====== DOCUMENT EXCERPT

The economic problems in southern Europe are deep and painful, but they are not unsolvable. Some of them are already beginning to mend. A case in point: Italy, which has started to grow again after enduring a nasty recession.
Then there’s Greece, which looks like it’s headed for a new round of trouble. Although its crushing debt and crippling unemployment are economic maladies, the fixes -- or lack thereof -- remain political.
It always helps to get out from under the fluorescent lights for a first-hand view of a local economy. I did just that while attending a conference and other events last week in southern Europe. What follows are what I heard and saw.
Greece, obviously, remains a country in deep financial distress. It has the biggest budget deficit in Europe, at 7.2 percent of gross domestic product. It pays some of the highest interest rates in the world on its debt. It isn’t so much that Puerto Rico is America’s Greece, but rather that Greece is Europe’s Puerto Rico; it was given lots of credit on favorable terms during the good times, but now the bill has come due. It can neither repay nor can it default via bankruptcy and start anew. The Greeks I spoke with universally blame Germany for their country’s inability to get out from under the debt burden. They have a point, though Greece itself is far from blameless.

============

**WHAT YOU NEED TO DO**
Decide whether each statement below agrees with the text on southern Europe's economies, answering yes or no and quoting the words that settle it.
1. Italy has begun growing again after a recession.
2. Greece has the second-largest budget deficit in Europe.
3. The Greeks the writer spoke with blame Germany for their country's debt troubles.

====== INPUT DATA

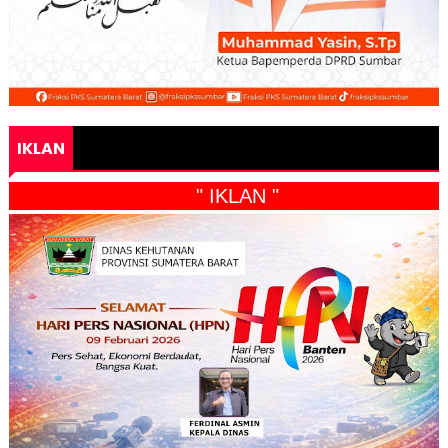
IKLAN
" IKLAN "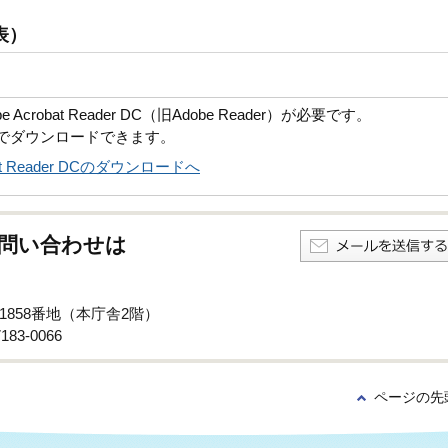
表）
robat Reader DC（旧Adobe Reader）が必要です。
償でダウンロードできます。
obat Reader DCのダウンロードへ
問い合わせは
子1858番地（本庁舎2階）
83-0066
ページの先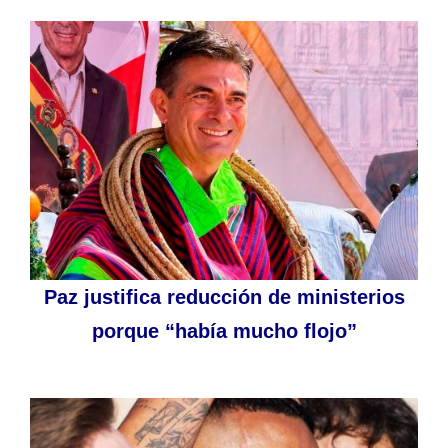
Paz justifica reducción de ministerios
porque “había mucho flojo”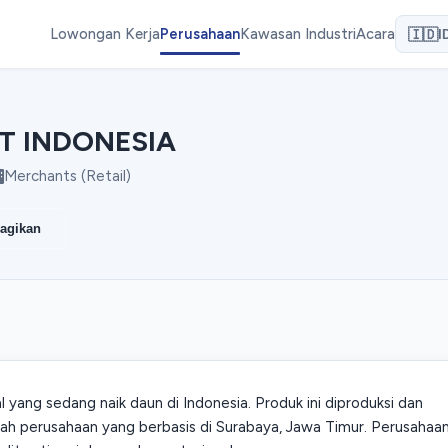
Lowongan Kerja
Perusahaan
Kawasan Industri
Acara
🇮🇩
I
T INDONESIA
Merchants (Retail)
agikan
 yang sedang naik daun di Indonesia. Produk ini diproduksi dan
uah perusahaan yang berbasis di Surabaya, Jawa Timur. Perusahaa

============
====== INPUT DATA

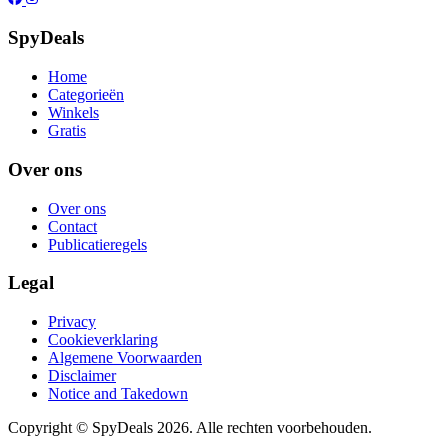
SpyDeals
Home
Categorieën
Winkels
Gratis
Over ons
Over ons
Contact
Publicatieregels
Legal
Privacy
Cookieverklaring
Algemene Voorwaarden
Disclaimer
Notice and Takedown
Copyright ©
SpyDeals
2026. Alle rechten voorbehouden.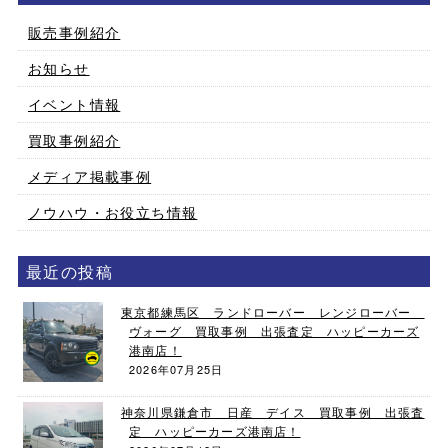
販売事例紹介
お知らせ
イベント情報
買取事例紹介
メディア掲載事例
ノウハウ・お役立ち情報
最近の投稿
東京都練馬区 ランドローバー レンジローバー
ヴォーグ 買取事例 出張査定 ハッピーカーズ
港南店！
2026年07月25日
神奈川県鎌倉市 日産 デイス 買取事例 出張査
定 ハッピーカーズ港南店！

============

**RESULT OF THE TASK**
1. Yes: "Italy, which has started to grow again after enduring a nasty recession."
2. No: "It has the biggest budget deficit in Europe, at 7.2 percent of gross domestic product."
3. Yes: "The Greeks I spoke with universally blame Germany for their country’s inability to get out from under the debt burden."